- **Passage provided**:

Cannot reproduce that with gcc version 10.3.1 20210707 [revision 048117e16c77f82598fca9af585500572d46ad73] (SUSE Linux) and gcc version 11.1.1 20210625 [revision 62bbb113ae68a7e724255e17143520735bcb9ec9] (SUSE Linux)
I have the very same crash with the multi-threaded app. The test-case from this ticket doesn't reproduce it for me either, but my app crashes nevertheless. So I debugged it a bit myself. gcc-11.2.1. The crash happens here: https://github.com/gcc-mirror/gcc/blob/master/libsanitizer/sanitizer_common/sanitizer_common_interceptors.inc#L10168 Here asan checks that sigaltstack() didn't corrupt anything while writing the "old setting" to "oss" ptr. Next, some check is later fails here: https://code.woboq.org/gcc/libsanitizer/asan/asan_thread.cc.html#340 Asan failed to find the canary value kCurrentStackFrameMagic. The search was done the following way: it walks the shadow stack down, and looks for the kAsanStackLeftRedzoneMagic to find the bottom of redzone. Then, at the bottom of redzone, it looks for the canary value. I checked that the lowest canary value is overwritten by the call to GetAltStackSize(). It uses SIGSTKSZ macro: https://code.woboq.org/llvm/compiler-rt/lib/sanitizer_common/sanitizer_posix_libcdep.cpp.html#170 which expands into a getconf() call, so eats up quite a lot. Now I am not entirely sure what conclusion can be derived out of that. I think that the culprit is probably here: https://code.woboq.org/gcc/libsanitizer/asan/asan_interceptors_memintrinsics.h.html#26 They say that they expect 16 bytes of a redzone, but it seems to be completely exhausted with all canaries overwritten. Does something of the above makes sense? This is the first time I am looking into an asan code.

- **Extracted records**:
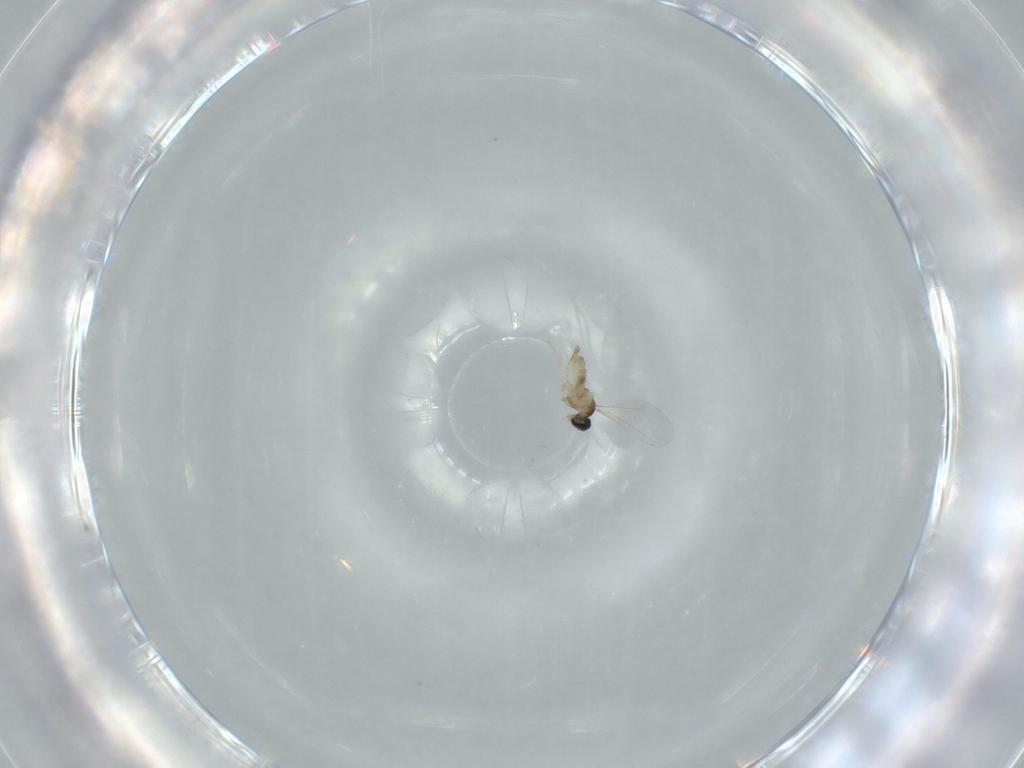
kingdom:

* * *

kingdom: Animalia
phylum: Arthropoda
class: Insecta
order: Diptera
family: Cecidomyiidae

- **What to work on**:
- a) Answer these questions using the asan crash thread:
(i) Which gcc version was used by the poster who debugged the crash?
(ii) Which canary value did asan fail to find?
(iii) Which macro does GetAltStackSize() use?
- b) Write the next part of the asan crash thread, starting after its final sentence.

- **Answers to each task**:
- a)
(i) gcc-11.2.1
(ii) kCurrentStackFrameMagic
(iii) SIGSTKSZ

- b)
Why does it check for a redzone on a non-leaf function? GetAltStackSize() calls to a glibc's getconf and that overwrites a canary. Maybe it shouldn't use/check the redzone on a non-leaf function?
Thread 3 "X ev" hit Breakpoint 4, __sanitizer::UnsetAlternateSignalStack () at ../../../../libsanitizer/sanitizer_common/sanitizer_posix_libcdep.cpp:190 190 void UnsetAlternateSignalStack() { (gdb) n 194 altstack.ss_size = GetAltStackSize(); // Some sane value required on Darwin. (gdb) p /x $rsp $128 = 0x7fffee0a0ce0 (gdb) p &oldstack $129 = (stack_t *) 0x7fffee0a0d00 (gdb) p /x *(int *)0x7fffee0a0cc0 <== canary address $130 = 0x41b58ab3 (gdb) p 0x7fffee0a0ce0-0x7fffee0a0cc0 $132 = 32 Here we can see that before a call to GetAltStackSize(), rsp is 32 bytes above the lowest canary value. After the call, there is no more canary because 32 bytes are quickly overwritten by a call to getconf().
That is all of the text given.